A Beautiful Mind (2001), Ron Howard’s film about the mathematician John Nash’s mental breakdown, is back on Film4 on Thursday (24/9) at 18:20. At 21:00, the excellent Sky Arts arrives on Freeview at last with Spielberg (2017), a documentary about the crowd-pleasing director. Funny Cow (2017), with the versatile Maxine Peake as a battling stand-up comedian, is on Film4 at 23:15. Finally for Thursday, BBC4 has The Cult That Stole Children, a documentary investigating a nasty Australian “new religious movement”. That’s at 23:35, in the Storyville strand.
On Saturday (19/9) at 17:10, Sony Action has a James Stewart Western, Broken Arrow (1950). At 18:00, Talking Pictures has North West Frontier (1959), set in British India, with the unusual pairing of Kenneth More and Lauren Bacall. Back to the Future Part II (1989), which you’ve already seen, is on ITV2 at 18:45.

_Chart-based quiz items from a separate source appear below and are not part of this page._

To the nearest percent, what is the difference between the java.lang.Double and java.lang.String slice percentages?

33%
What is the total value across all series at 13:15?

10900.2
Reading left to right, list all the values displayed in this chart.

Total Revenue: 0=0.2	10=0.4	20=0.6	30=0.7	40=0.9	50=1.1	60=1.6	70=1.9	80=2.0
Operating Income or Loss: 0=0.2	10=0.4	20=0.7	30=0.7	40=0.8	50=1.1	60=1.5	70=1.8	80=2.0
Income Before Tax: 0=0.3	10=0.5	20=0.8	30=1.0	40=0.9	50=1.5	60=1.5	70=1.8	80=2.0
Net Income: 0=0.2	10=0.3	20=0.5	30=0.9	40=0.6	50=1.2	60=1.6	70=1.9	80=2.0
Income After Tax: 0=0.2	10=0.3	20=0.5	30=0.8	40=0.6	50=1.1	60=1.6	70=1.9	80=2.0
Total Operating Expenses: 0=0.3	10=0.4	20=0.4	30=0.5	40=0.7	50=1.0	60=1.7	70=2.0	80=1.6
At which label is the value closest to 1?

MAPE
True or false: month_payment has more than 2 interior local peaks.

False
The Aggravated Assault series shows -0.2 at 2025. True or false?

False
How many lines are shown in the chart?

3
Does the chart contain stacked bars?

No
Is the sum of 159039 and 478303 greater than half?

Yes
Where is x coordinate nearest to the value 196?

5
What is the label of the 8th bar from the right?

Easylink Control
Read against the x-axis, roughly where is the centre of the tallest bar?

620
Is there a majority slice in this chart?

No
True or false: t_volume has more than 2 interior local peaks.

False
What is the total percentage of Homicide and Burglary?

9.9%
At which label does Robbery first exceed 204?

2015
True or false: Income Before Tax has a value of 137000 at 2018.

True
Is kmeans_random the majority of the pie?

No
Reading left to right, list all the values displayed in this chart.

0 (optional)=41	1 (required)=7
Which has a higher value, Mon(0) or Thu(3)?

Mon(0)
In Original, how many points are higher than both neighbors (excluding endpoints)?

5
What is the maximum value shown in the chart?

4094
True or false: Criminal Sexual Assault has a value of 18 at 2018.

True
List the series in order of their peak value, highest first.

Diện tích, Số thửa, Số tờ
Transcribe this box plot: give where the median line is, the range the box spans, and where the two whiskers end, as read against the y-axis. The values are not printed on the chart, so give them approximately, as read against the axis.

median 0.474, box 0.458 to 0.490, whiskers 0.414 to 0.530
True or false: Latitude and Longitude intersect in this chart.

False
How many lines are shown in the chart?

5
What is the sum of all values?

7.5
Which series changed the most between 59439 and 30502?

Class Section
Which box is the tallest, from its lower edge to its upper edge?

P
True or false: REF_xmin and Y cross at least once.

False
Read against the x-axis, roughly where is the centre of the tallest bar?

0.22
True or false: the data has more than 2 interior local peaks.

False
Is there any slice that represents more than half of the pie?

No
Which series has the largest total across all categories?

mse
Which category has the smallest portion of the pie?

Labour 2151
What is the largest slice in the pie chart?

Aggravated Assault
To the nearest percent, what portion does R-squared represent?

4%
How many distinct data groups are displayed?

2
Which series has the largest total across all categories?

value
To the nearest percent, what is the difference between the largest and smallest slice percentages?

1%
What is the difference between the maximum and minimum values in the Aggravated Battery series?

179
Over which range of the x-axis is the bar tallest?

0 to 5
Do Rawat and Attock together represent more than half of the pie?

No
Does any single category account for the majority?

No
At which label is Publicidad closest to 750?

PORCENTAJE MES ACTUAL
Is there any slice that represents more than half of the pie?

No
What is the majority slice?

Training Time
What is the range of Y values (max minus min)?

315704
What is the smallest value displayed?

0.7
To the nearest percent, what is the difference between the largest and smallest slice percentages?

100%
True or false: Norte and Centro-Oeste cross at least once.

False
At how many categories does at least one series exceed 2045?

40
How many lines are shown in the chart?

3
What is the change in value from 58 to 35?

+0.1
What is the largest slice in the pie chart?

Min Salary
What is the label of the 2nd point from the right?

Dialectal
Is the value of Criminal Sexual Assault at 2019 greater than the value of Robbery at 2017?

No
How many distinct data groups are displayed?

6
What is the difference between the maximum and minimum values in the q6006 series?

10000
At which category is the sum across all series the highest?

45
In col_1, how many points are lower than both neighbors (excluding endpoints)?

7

On Sunday (20/9) at 00:00, 5 Select brings us the sweet-natured On Golden Pond (1981). At 09:25, Sony Action has King Rat (1965), a WWII POW drama set in Malaya. Repeated on Friday (25/9) at 16.35. At 12:10, Sony Action has another WWII classic, Ice Cold in Alex (1958). Then come two Westerns on Paramount: Gregory Peck in The Gunfighter (1950) at 14:15, and repeated on Friday (25/9) at 14:05; and at 16.10, John Ford’s My Darling Clementine (1946) with Henry Fonda (also to be seen, 35 years later, in On Golden Pond).
On Monday (21/9) at 15:50, Talking Pictures brings us The Magic Box (1951), a film about film, being a biopic of cinema pioneer William Friese-Greene.
Finally for this week, on Thursday (24/9) at 13:40, Film4 has Stalag 17 (1953), a prison-camp drama written and directed by the comic genius Billy Wilder.